§ Task prompt:
Your answer should be the exact lines of the data below from the one containing "ガイド」はタイトル通り「格安だけど、高性能なおすすめノートパソコ" through the one containing "丰田叉车6FBRE20蓄电池"; please include nothing else.

Data for review Block Start

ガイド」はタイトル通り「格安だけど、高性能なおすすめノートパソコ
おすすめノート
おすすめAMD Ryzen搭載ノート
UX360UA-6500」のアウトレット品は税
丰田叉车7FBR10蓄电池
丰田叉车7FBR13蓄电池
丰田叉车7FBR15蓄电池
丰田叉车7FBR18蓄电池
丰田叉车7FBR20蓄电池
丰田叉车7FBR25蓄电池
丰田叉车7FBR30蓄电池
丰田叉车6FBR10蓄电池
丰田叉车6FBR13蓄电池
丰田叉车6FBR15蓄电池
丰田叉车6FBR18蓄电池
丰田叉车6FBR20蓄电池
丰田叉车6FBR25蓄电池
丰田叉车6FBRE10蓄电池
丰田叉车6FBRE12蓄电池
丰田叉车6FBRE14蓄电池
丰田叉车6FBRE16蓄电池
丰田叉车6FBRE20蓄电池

Data for review Block End
Data for review Block Start

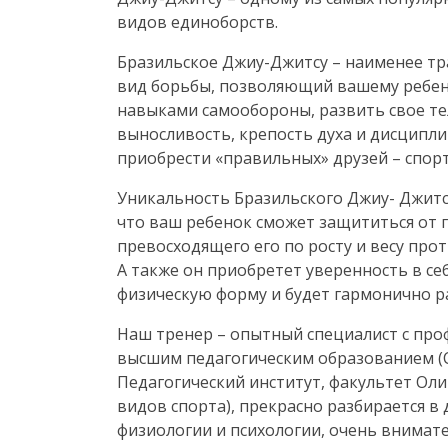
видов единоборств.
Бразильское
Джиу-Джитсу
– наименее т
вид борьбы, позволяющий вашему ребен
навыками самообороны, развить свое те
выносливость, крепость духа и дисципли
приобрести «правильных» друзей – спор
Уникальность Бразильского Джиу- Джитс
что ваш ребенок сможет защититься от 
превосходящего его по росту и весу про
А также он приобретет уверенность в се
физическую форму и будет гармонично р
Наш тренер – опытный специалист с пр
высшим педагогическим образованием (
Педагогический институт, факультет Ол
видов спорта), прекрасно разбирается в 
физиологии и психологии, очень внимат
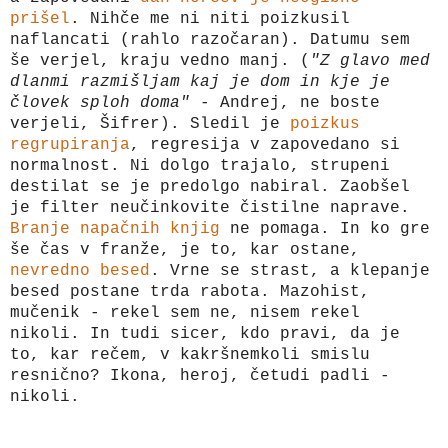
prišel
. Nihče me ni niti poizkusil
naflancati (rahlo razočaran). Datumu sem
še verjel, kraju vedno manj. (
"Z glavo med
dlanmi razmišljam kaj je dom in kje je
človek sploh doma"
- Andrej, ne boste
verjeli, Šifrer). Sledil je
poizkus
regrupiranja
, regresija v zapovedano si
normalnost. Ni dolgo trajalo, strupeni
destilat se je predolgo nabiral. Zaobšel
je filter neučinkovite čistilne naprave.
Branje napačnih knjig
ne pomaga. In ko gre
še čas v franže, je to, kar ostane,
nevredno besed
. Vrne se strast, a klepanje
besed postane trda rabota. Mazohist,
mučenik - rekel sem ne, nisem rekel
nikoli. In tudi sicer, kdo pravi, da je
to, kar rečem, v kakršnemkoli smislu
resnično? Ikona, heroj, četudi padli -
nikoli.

Data for review Block End
Data for review Block Start

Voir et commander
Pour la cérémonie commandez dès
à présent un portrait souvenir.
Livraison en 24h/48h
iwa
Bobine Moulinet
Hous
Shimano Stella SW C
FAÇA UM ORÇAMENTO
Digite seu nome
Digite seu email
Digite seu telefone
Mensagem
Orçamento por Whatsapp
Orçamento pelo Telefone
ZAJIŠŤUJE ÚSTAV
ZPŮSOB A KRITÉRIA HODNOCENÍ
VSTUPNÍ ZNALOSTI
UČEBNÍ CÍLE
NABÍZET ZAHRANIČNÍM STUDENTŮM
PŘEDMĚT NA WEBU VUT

Data for review Block End

§ Result of this task:
ガイド」はタイトル通り「格安だけど、高性能なおすすめノートパソコ
おすすめノート
おすすめAMD Ryzen搭載ノート
UX360UA-6500」のアウトレット品は税
丰田叉车7FBR10蓄电池
丰田叉车7FBR13蓄电池
丰田叉车7FBR15蓄电池
丰田叉车7FBR18蓄电池
丰田叉车7FBR20蓄电池
丰田叉车7FBR25蓄电池
丰田叉车7FBR30蓄电池
丰田叉车6FBR10蓄电池
丰田叉车6FBR13蓄电池
丰田叉车6FBR15蓄电池
丰田叉车6FBR18蓄电池
丰田叉车6FBR20蓄电池
丰田叉车6FBR25蓄电池
丰田叉车6FBRE10蓄电池
丰田叉车6FBRE12蓄电池
丰田叉车6FBRE14蓄电池
丰田叉车6FBRE16蓄电池
丰田叉车6FBRE20蓄电池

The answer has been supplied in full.